Aside from supporting the bill, Cuccinelli says Virginia police have that power. Cuccinelli delivered himself of the opinion in response to conservative Republican Delegate Bob Marshall of Prince William County, where officials have been combatting illegal alien anarchy for years:
The new Arizona law does not purport to grant new powers to law enforcement officers in Arizona; nor does it suggest the absence of authority by police officers in Virginia. The Arizona law expressly leaves the determination of an alien's immigration status to ICE or to a federally authorized law enforcement officer. Virginia law enforcement officers have the authority to make the same inquiries as those contemplated by the new Arizona law. So long as the officers have the requisite level of suspicion to believe that a violation of the law has occurred, the officers may detain and briefly question a person they suspect has committed a federal crime. Furthermore, the United States Supreme Court has found that so long as the questioning does not prolong a lawful detention, police may ask questions about immigration status.
Cuccinelli noted that the local law enforcement likely cannot arrest a suspected illegal for violating federal immigration law, a civil offense.

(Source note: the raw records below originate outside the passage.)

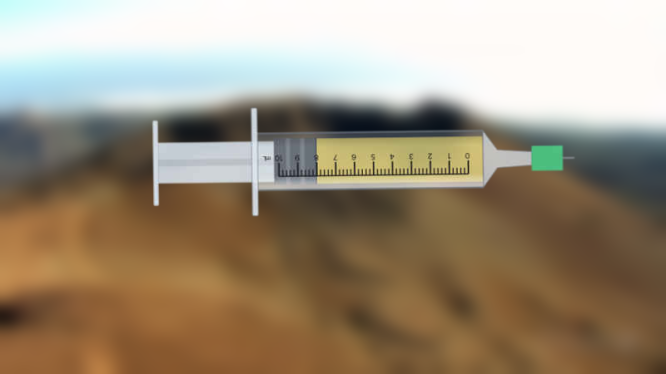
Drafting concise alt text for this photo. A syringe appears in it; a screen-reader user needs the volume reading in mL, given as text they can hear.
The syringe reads 8 mL
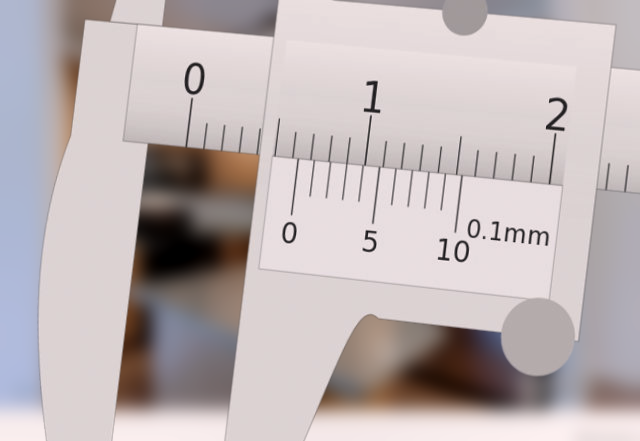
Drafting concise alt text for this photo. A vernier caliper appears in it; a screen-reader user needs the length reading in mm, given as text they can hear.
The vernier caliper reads 6.3 mm
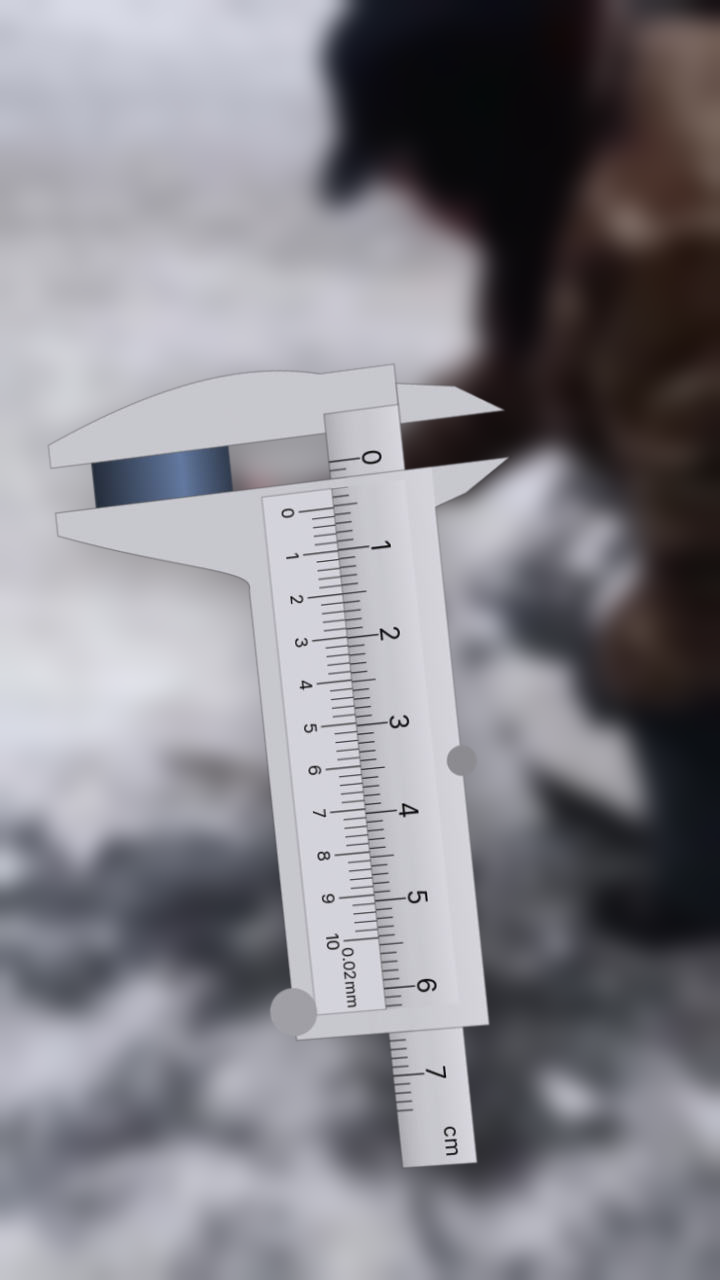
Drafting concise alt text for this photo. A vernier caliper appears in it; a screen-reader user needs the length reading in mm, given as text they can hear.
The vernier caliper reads 5.2 mm
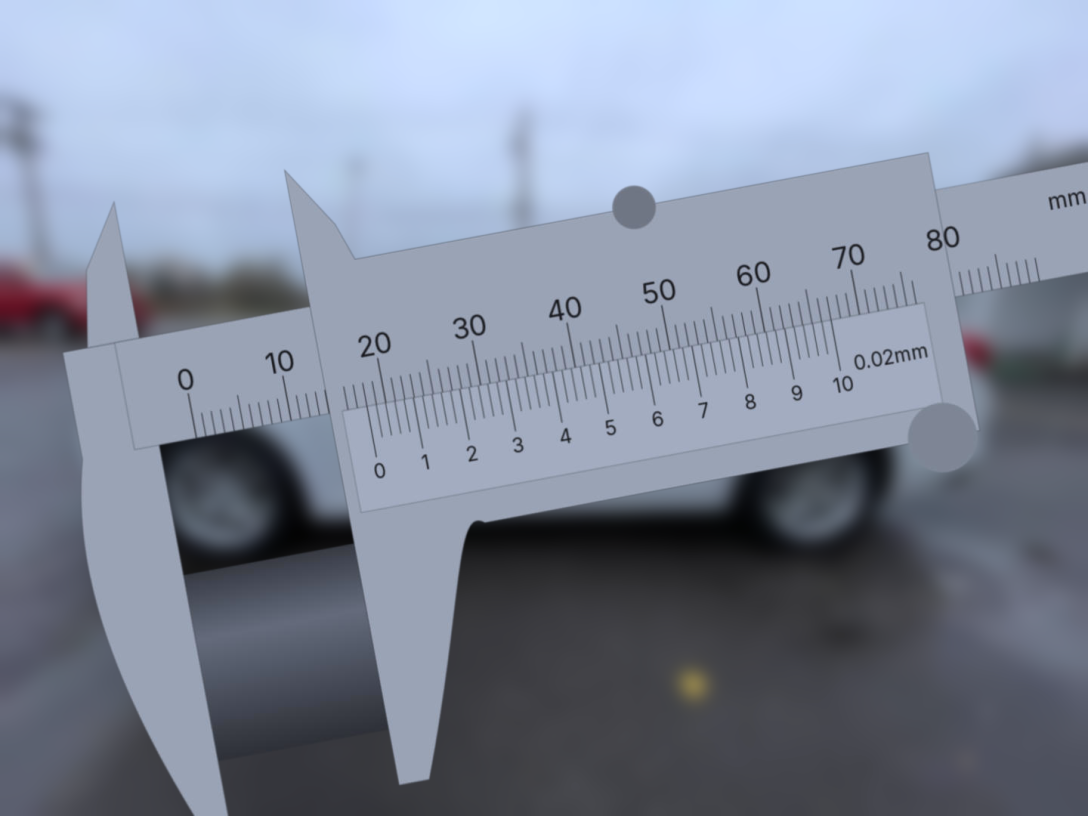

Police may, however, determine the suspect's immigration status with the help of the federal Immigration and Customs Enforcement.
The Attorney General's remarks likely heartened backers of a law proposed by Corey Stewart, chairman of Prince Williams Board of Supervisors. He seeks sponsors for his "Virginia Rule of Law Act."
The bill's website on Facebook says it will strengthen provisions in Arizona's law while avoiding its "pitfalls." The law requires law enforcement to determine the immigration status of anyone police contact during a lawful stop, arrest or detention if reasonable suspicion exists the person is an illegal alien. As well, it permits state officials to prosecute human smuggling and forbids employers from using the familiar pick-up points to hire cheap illegal alien labor. The law will forbid illegals from obtaining a motor vehicle registration and forbids illegals from owning or renting real estate. Finally, the law allows the state to collect a $5 fee for international money transfers up to $500 and one percent for anything exceeding $500. The revenue will be used as a state income tax credit.
The law has about 10,000 backers.
Arizona has appealed Judge Bolton's decision. Virginians hope to construct a law impervious to left-wing constitutional jurisprudence.